Taylor, a happy-go-luck teen who has been criticized for his work ethic in the past, is buckling down. He's lifting twice a day and running several times a week. He aims to lower his 40-yard dash time into the 4.5-second range.
But the real question here isn't about speed. Speed answers only a portion of Mayo's original question:
Can Monte Taylor be player? Or is he just a pretender?
Well, let's let the game film decide.
Late last season, with Flowers' playoff hopes on the line, Taylor was thrust into one of those career-defining moments. The Jags were trailing powerhouse Roosevelt, 26-19, midway through the fourth quarter. Flowers was in desperate need of a score or they'd risk never seeing the ball again. But on perhaps their final drive, they had to convert a fourth-and-11 from their own 35-yard line.
A few weeks earlier Flowers had implemented a tight-end screen, specifically designed to get Taylor the ball out in space. Knowing Roosevelt would bring an all-out blitz, Mayo called for a play-action fake with his big tight end leaking out in the right flat.
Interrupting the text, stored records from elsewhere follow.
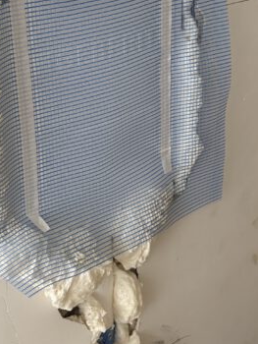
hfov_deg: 19.4
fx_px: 754
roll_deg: +2.5
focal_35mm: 76
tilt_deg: -19.4
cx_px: 97
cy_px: 119
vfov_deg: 25.5
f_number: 1.6
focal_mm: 5.96
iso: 250
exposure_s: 1/60
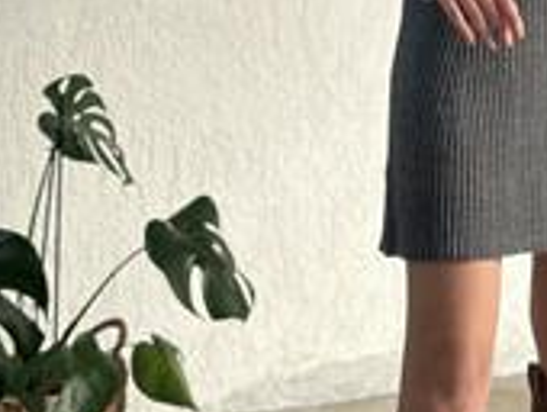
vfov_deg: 11.7
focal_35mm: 120
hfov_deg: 16.2
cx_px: 489
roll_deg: +0.6
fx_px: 1899
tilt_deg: -17.4
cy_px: -251
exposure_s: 1/60
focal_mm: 6.86
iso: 160
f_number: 1.78
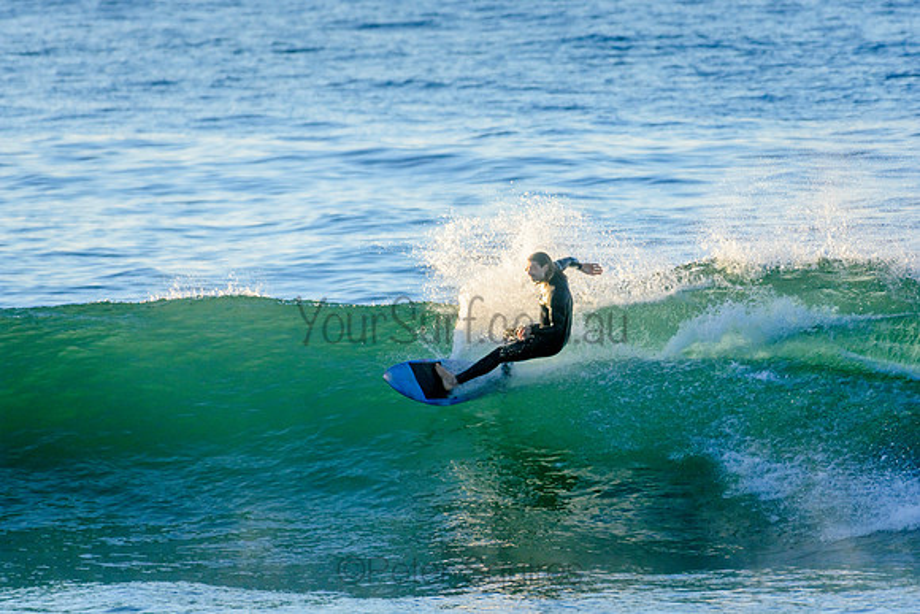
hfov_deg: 2.7
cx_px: 460
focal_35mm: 750
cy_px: 307
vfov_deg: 1.8
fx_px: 19175
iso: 640
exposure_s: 1/2000
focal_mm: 500
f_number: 5.6
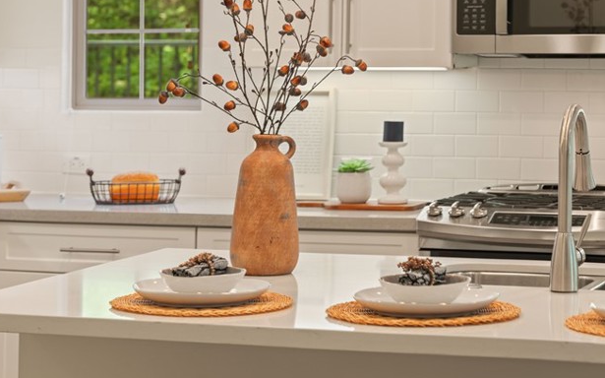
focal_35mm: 112
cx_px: 207
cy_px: 141
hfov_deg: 18.6
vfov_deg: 11.7
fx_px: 1846
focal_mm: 66
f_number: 4
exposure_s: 1/6
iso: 250
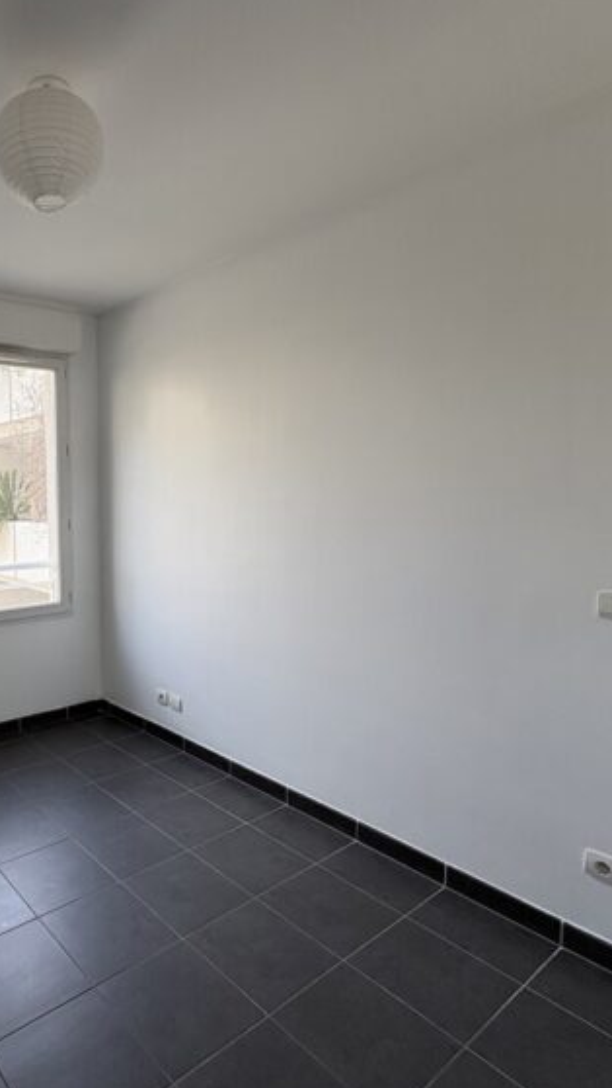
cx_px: 82
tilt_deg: -4.4
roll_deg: +1.1
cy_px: 550
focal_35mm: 21
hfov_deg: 48.9
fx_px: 606
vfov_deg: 83.8
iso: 64
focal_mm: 2.22
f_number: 2.2
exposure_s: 1/99
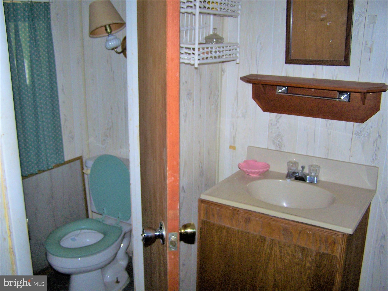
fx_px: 426
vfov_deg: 37.7
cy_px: 146
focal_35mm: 38
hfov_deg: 49.0
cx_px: 194
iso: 140
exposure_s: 1/60
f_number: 2.8
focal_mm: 6.3
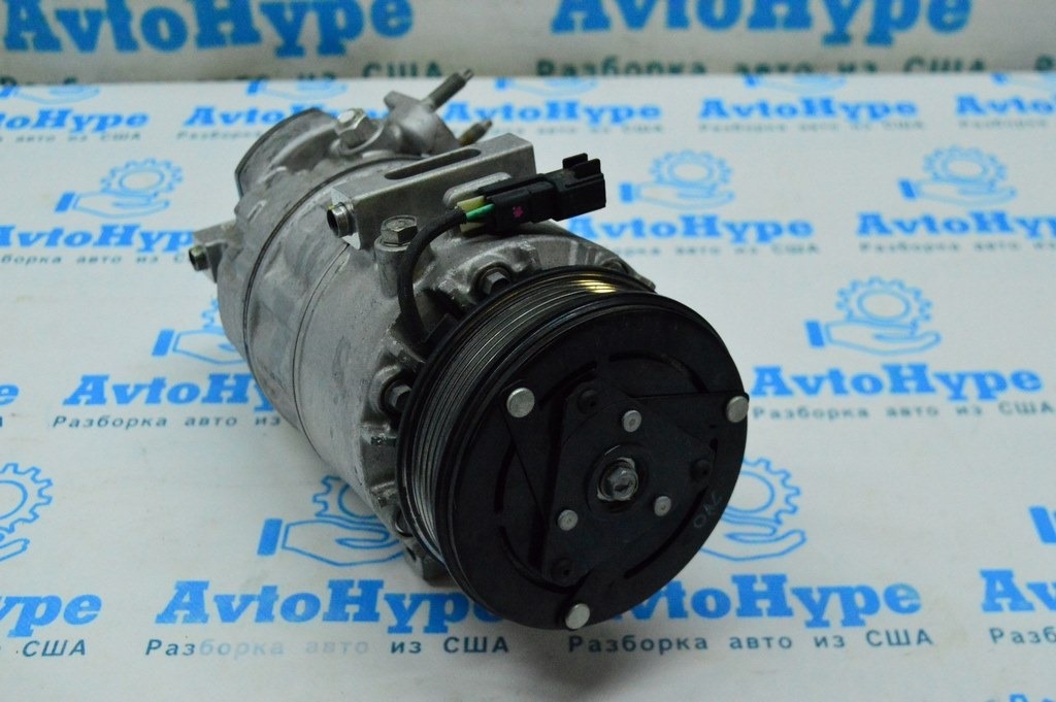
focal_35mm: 46
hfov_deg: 42.4
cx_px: 528
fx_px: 1363
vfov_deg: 28.9
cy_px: 351
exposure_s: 1/640
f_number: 6.3
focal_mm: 31
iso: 6400
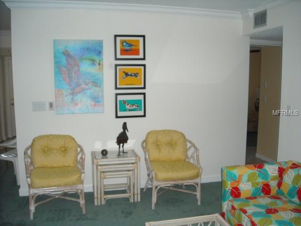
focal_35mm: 35
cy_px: 113
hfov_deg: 52.6
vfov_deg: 40.7
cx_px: 150
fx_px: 304
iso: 200
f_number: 2.8
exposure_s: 1/60
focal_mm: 5.7
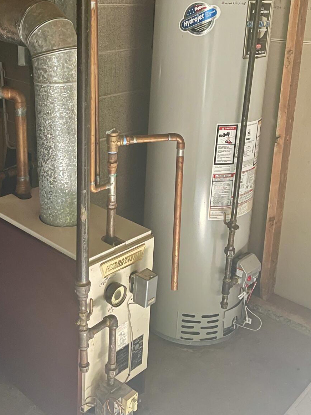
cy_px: 138
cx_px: 115
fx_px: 515
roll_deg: -1.6
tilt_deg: -15.4
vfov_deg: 43.2
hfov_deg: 33.4
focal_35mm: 43
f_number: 1.6
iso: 1600
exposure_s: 1/15
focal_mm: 5.1
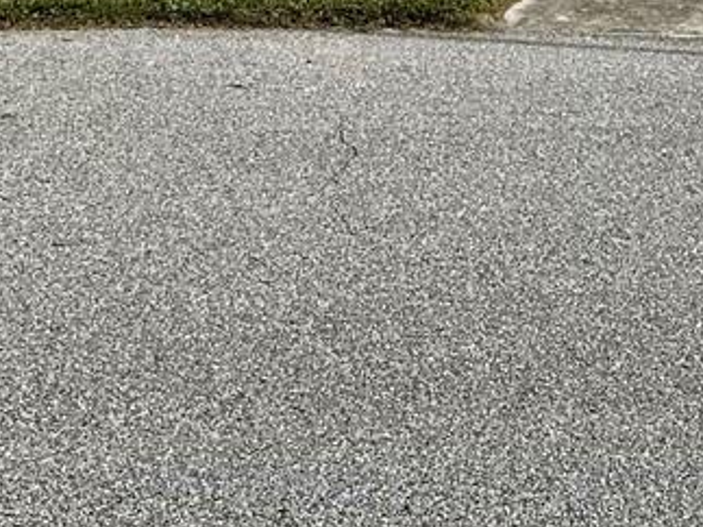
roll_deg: -1.9
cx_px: 540
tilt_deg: -2.1
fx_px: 2416
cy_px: -442
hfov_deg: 16.5
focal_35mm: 119
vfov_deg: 11.5
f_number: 1.78
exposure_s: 1/5525
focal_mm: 6.86
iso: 80
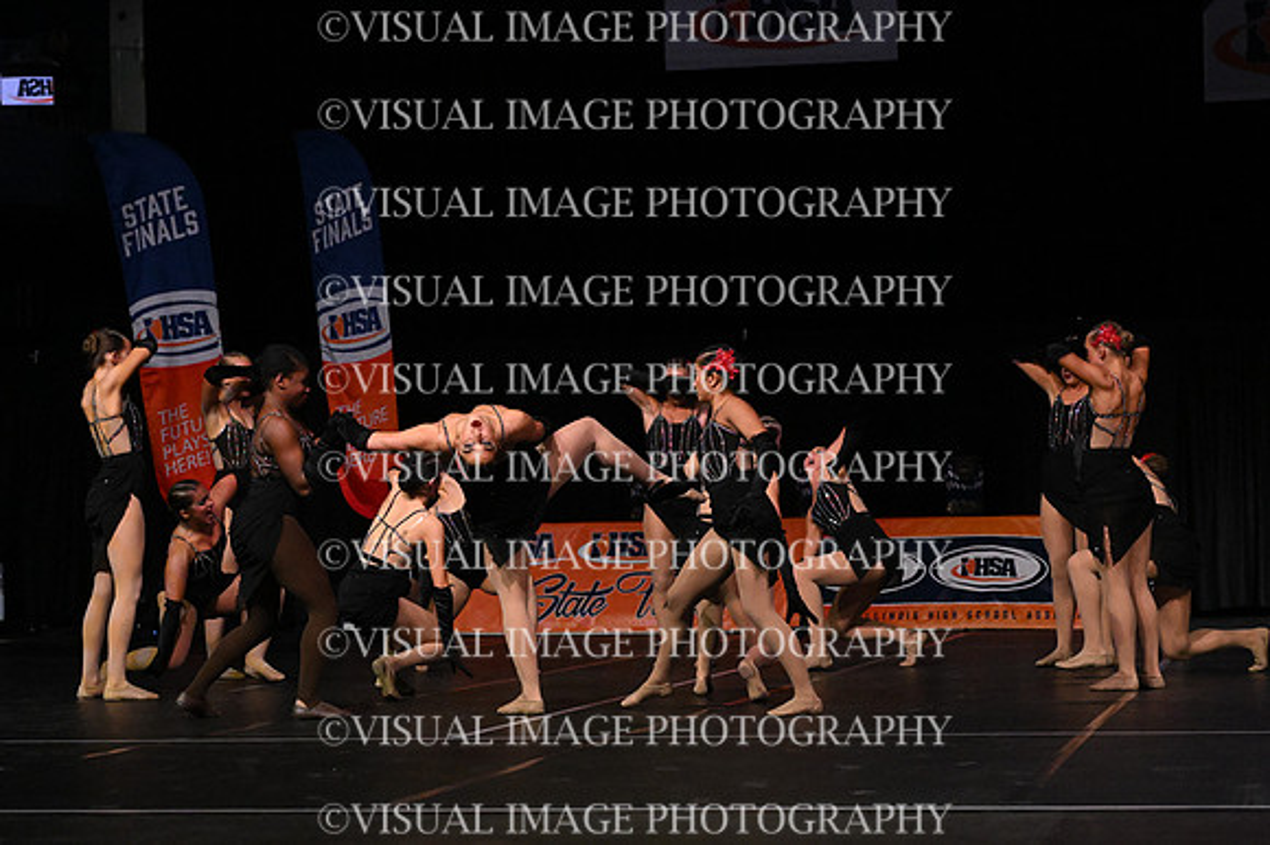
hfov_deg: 22.6
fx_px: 3173
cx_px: 635
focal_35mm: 90
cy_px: 422
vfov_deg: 15.2
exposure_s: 1/1000
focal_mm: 60
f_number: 4
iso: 8000
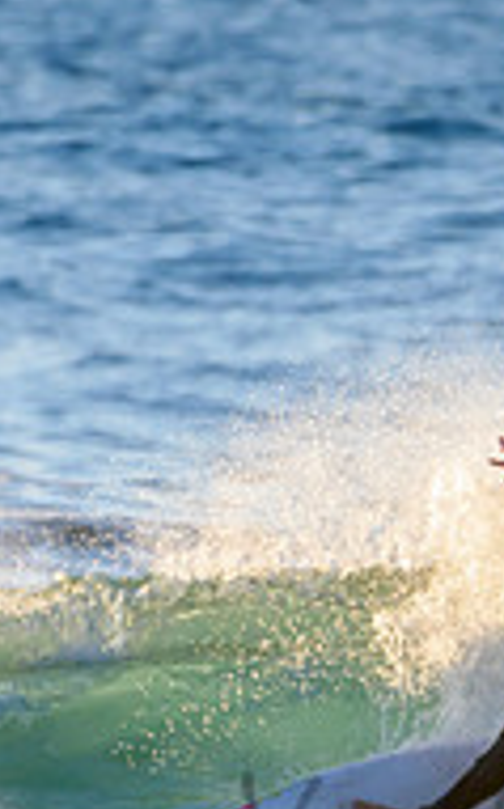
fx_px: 51124
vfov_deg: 0.9
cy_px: 803
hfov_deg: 0.6
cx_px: 678
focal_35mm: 2321
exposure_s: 1/1600
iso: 560
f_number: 5.6
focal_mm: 500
Lawrence sold the fake perfectly. Then he gunned a pass to Taylor, who caught the ball in stride, broke a tackle and rumbled 22 yards for a first down. Three plays later, the Jags scored the go-ahead touchdown.
Flowers 27, Roosevelt 26.
So, Coach . . . Player? Or Pretender?
"He has all the tools you look for in a Division-I player," Mayo said. "With his abilities, be can be right up there with the best we've had at Flowers."